— YOUR OBJECTIVE —
List every line in the records below that contains the string "Uribe", copying each line in full. Matching is case-sensitive.

— RECORDS FOR THE EXERCISE —
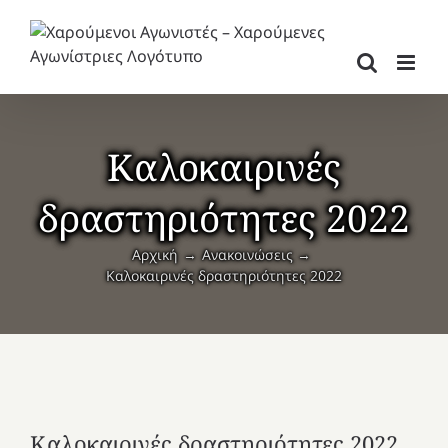
Μετάβαση
στο
περιεχόμενο
Καλοκαιρινές
δραστηριότητες 2022
Αρχική
Ανακοινώσεις
Καλοκαιρινές δραστηριότητες 2022
Καλοκαιρινές δραστηριότητες 2022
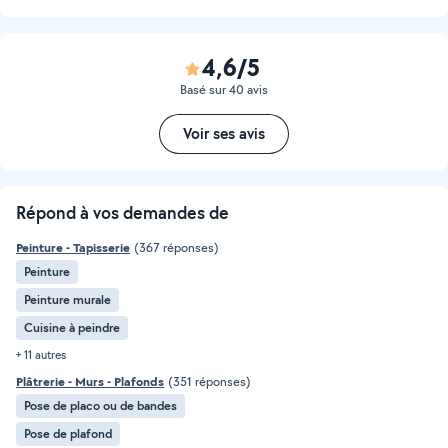
4,6/5
Basé sur 40 avis
Voir ses avis
Répond à vos demandes de
Peinture - Tapisserie
(367 réponses)
Peinture
Peinture murale
Cuisine à peindre
+ 11 autres
Plâtrerie - Murs - Plafonds
(351 réponses)
Pose de placo ou de bandes
Pose de plafond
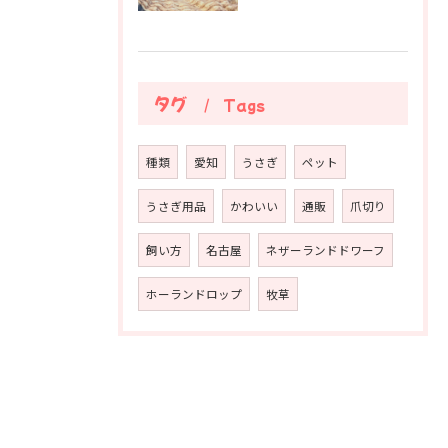
タグ
Tags
種類
愛知
うさぎ
ペット
うさぎ用品
かわいい
通販
爪切り
飼い方
名古屋
ネザーランドドワーフ
ホーランドロップ
牧草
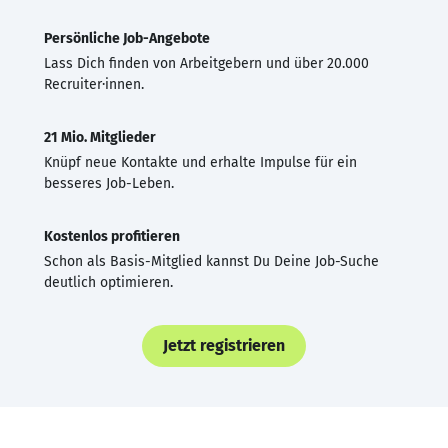
Persönliche Job-Angebote
Lass Dich finden von Arbeitgebern und über 20.000
Recruiter·innen.
21 Mio. Mitglieder
Knüpf neue Kontakte und erhalte Impulse für ein
besseres Job-Leben.
Kostenlos profitieren
Schon als Basis-Mitglied kannst Du Deine Job-Suche
deutlich optimieren.
Jetzt registrieren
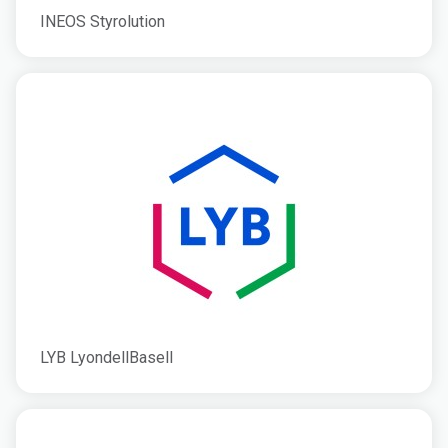
INEOS Styrolution
LYB LyondellBasell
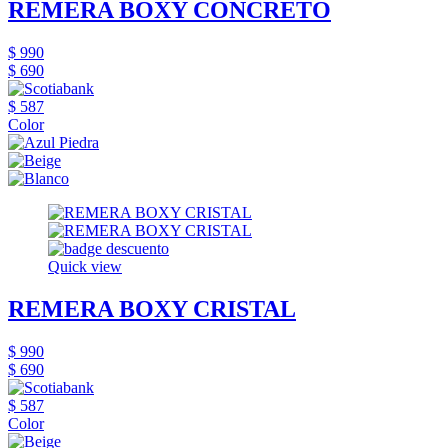
REMERA BOXY CONCRETO
$ 990
$ 690
$ 587
Color
Quick view
REMERA BOXY CRISTAL
$ 990
$ 690
$ 587
Color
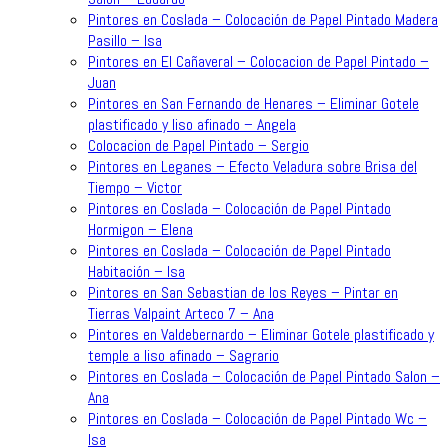
Pintores en Coslada – Colocación de Papel Pintado Madera
Pasillo – Isa
Pintores en El Cañaveral – Colocacion de Papel Pintado –
Juan
Pintores en San Fernando de Henares – Eliminar Gotele
plastificado y liso afinado – Angela
Colocacion de Papel Pintado – Sergio
Pintores en Leganes – Efecto Veladura sobre Brisa del
Tiempo – Victor
Pintores en Coslada – Colocación de Papel Pintado
Hormigon – Elena
Pintores en Coslada – Colocación de Papel Pintado
Habitación – Isa
Pintores en San Sebastian de los Reyes – Pintar en
Tierras Valpaint Arteco 7 – Ana
Pintores en Valdebernardo – Eliminar Gotele plastificado y
temple a liso afinado – Sagrario
Pintores en Coslada – Colocación de Papel Pintado Salon –
Ana
Pintores en Coslada – Colocación de Papel Pintado Wc –
Isa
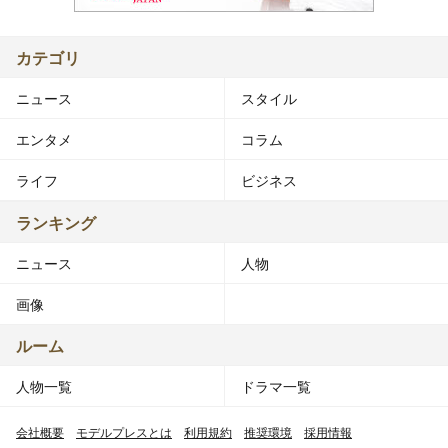
カテゴリ
ニュース
スタイル
エンタメ
コラム
ライフ
ビジネス
ランキング
ニュース
人物
画像
ルーム
人物一覧
ドラマ一覧
会社概要
モデルプレスとは
利用規約
推奨環境
採用情報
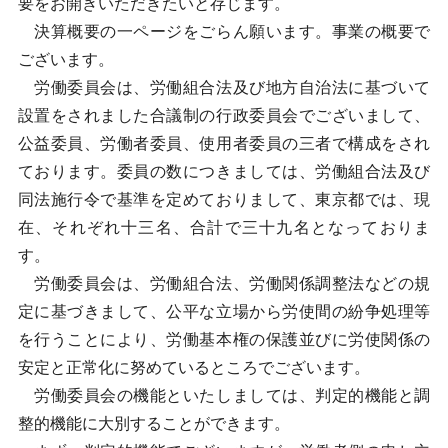
要をお開きいただきたいと存じます。
決算概要の一ページをごらん願います。事業の概要で
ございます。
労働委員会は、労働組合法及び地方自治法に基づいて
設置をされました合議制の行政委員会でございまして、
公益委員、労働者委員、使用者委員の三者で構成をされ
ております。委員の数につきましては、労働組合法及び
同法施行令で基準を定めておりまして、東京都では、現
在、それぞれ十三名、合計で三十九名となっておりま
す。
労働委員会は、労働組合法、労働関係調整法などの規
定に基づきまして、公平な立場から労使間の紛争処理等
を行うことにより、労働基本権の保護並びに労使関係の
安定と正常化に努めているところでございます。
労働委員会の機能といたしましては、判定的機能と調
整的機能に大別することができます。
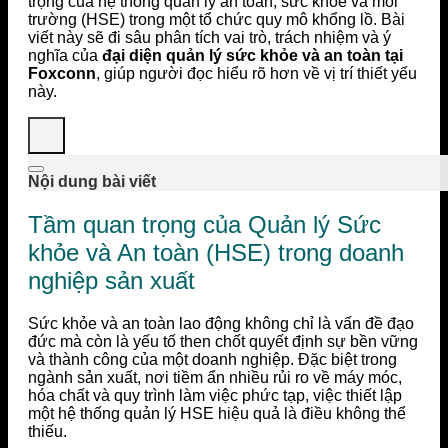
trọng của hệ thống quản lý an toàn, sức khỏe và môi
trường (HSE) trong một tổ chức quy mô khổng lồ. Bài
viết này sẽ đi sâu phân tích vai trò, trách nhiệm và ý
nghĩa của
đại diện quản lý sức khỏe và an toàn tại
Foxconn
, giúp người đọc hiểu rõ hơn về vị trí thiết yếu
này.
Nội dung bài viết
Tầm quan trọng của Quản lý Sức
khỏe và An toàn (HSE) trong doanh
nghiệp sản xuất
Sức khỏe và an toàn lao động không chỉ là vấn đề đạo
đức mà còn là yếu tố then chốt quyết định sự bền vững
và thành công của một doanh nghiệp. Đặc biệt trong
ngành sản xuất, nơi tiềm ẩn nhiều rủi ro về máy móc,
hóa chất và quy trình làm việc phức tạp, việc thiết lập
một hệ thống quản lý HSE hiệu quả là điều không thể
thiếu.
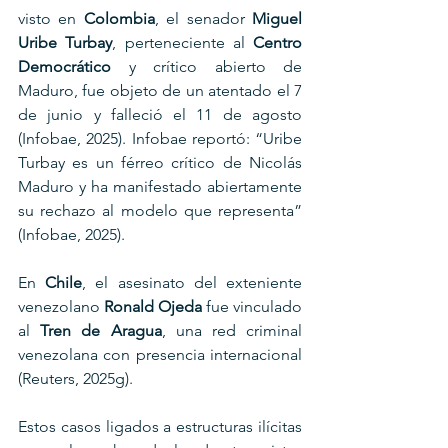
visto en 
Colombia
, el senador 
Miguel 
Uribe Turbay
, perteneciente al 
Centro 
Democrático
 y crítico abierto de 
Maduro, fue objeto de un atentado el 7 
de junio y falleció el 11 de agosto 
(Infobae, 2025). Infobae reportó: “Uribe 
Turbay es un férreo crítico de Nicolás 
Maduro y ha manifestado abiertamente 
su rechazo al modelo que representa” 
(Infobae, 2025).
En 
Chile
, el asesinato del exteniente 
venezolano 
Ronald Ojeda
 fue vinculado 
al 
Tren de Aragua
, una red criminal 
venezolana con presencia internacional 
(Reuters, 2025g).
Estos casos ligados a estructuras ilícitas 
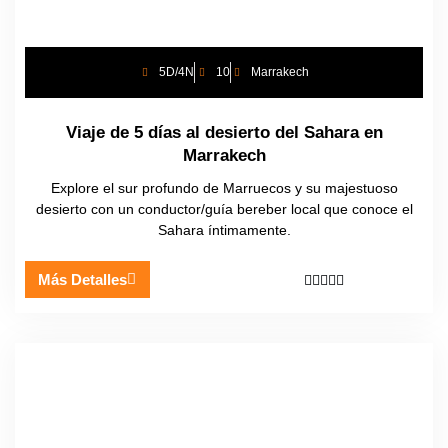
5D/4N
10
Marrakech
Viaje de 5 días al desierto del Sahara en
Marrakech
Explore el sur profundo de Marruecos y su majestuoso
desierto con un conductor/guía bereber local que conoce el
Sahara íntimamente.
Más Detalles





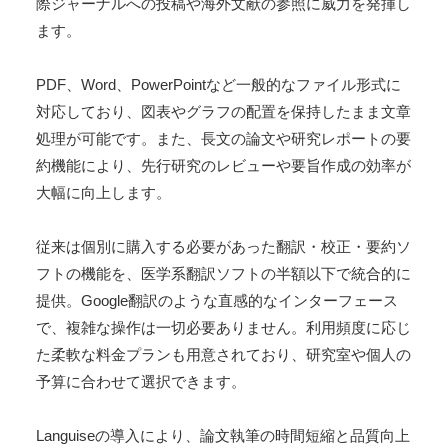
際ジャーナルへの投稿や海外文献の参照に威力を発揮し
ます。
PDF、Word、PowerPointなど一般的なファイル形式に
対応しており、図表やグラフの配置を保持したまま文章
処理が可能です。また、長文の論文や研究レポートの要
約機能により、先行研究のレビューや要旨作成の効率が
大幅に向上します。
従来は個別に購入する必要があった翻訳・校正・要約ソ
フトの機能を、医学系翻訳ソフトの半額以下で統合的に
提供。Google翻訳のような直感的なインターフェース
で、複雑な操作は一切必要ありません。利用頻度に応じ
た柔軟な料金プランも用意されており、研究室や個人の
予算に合わせて選択できます。
Languiseの導入により、論文執筆の時間短縮と品質向上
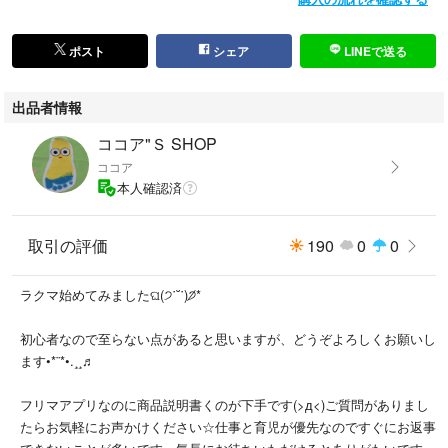
ポスト
シェア
LINEで送る
出品者情報
ココア"Ｓ SHOP
ココア
本人確認済
取引の評価
190
0
0
ラクマ始めてみましたଘ(੭˙˘˙)੭̸*
初心者なので至らない点があると思いますが、どうぞよろしくお願いし
ます•*¨*•.¸¸♬
フリマアプリなのに商品説明書くのが下手です(>д<)ご質問がありまし
たらお気軽にお声かけください☆仕事と育児が優先なのですぐにお返事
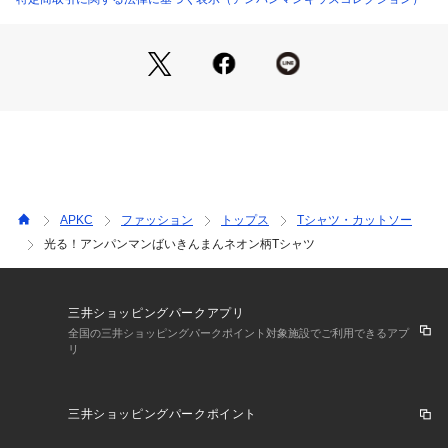
”アンパンマンといつでも一緒にいたい”という
こども達の夢をかなえるコレクションです。
保育園や幼稚園で活躍するデイリー服から、
おでかけ着・ギフトにぴったりの雑貨まで、
幅広く取り扱っています。
APKC
ファッション
トップス
Tシャツ・カットソー
光る！アンパンマンばいきんまんネオン柄Tシャツ
[サイズ展開］
新生児　：50㎝～70㎝
三井ショッピングパークアプリ
全国の三井ショッピングパークポイント対象施設でご利用できるアプ
リ
ベビー　　：70㎝～80㎝
ボーイズ＆ガールズ　：80㎝～120㎝
三井ショッピングパークポイント
メンズ&レディース ：S,M,L,LL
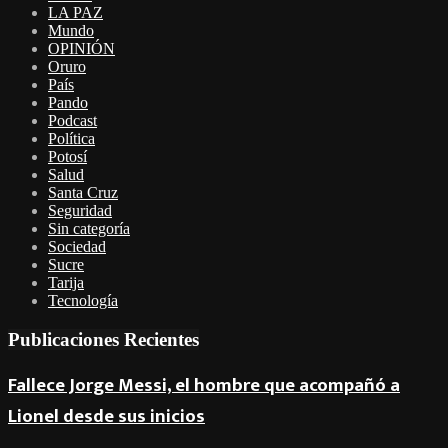
LA PAZ
Mundo
OPINIÓN
Oruro
País
Pando
Podcast
Política
Potosí
Salud
Santa Cruz
Seguridad
Sin categoría
Sociedad
Sucre
Tarija
Tecnología
Publicaciones Recientes
Fallece Jorge Messi, el hombre que acompañó a
Lionel desde sus inicios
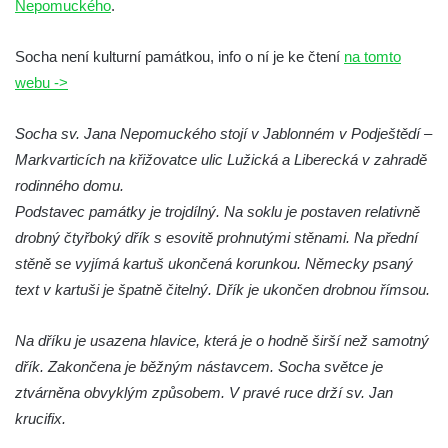
Nepomuckého
.
Socha Koroun bezzubý v ZOO Hluboká
Socha Plejtvák obrovský v ZOO Hluboká
Socha není kulturní památkou, info o ní je ke čtení
na tomto
webu ->
Socha Medvěd jeskynní v ZOO Hluboká
Socha Mamutí lebka v ZOO Hluboká
Socha sv. Jana Nepomuckého stojí v Jablonném v Podještědí –
Socha Mamut srstnatý v ZOO Hluboká
Markvarticích na křižovatce ulic Lužická a Liberecká v zahradě
Socha Orel v ZOO Hluboká
rodinného domu.
Socha Vydry si hrají v ZOO Hluboká
Podstavec památky je trojdílný. Na soklu je postaven relativně
drobný čtyřboký dřík s esovitě prohnutými stěnami. Na přední
Socha Přátelství v ZOO Hluboká
stěně se vyjímá kartuš ukončená korunkou. Německy psaný
Socha Matka příroda v ZOO Hluboká
text v kartuši je špatně čitelný. Dřík je ukončen drobnou římsou.
Socha Lišky v ZOO Hluboká
Socha Kudlanka v ZOO Hluboká
Na dříku je usazena hlavice, která je o hodně širší než samotný
Socha Vlčice s mládětem v ZOO Hluboká
dřík. Zakončena je běžným nástavcem. Socha světce je
ztvárněna obvyklým způsobem. V pravé ruce drží sv. Jan
Socha Rys číhající na srnu v ZOO Hluboká
krucifix.
Socha Orlice v ZOO Hluboká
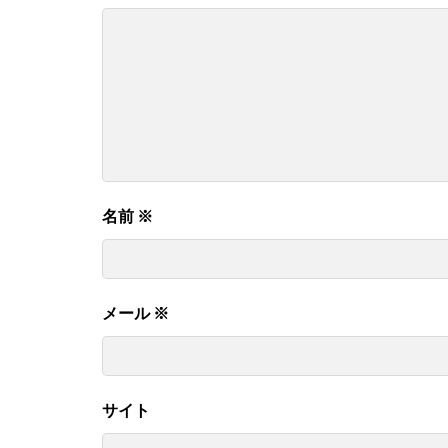
名前
※
メール
※
サイト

— WRITTEN RESPONSE —
Uribe Turbay
(Infobae, 2025). Infobae reportó: “Uribe 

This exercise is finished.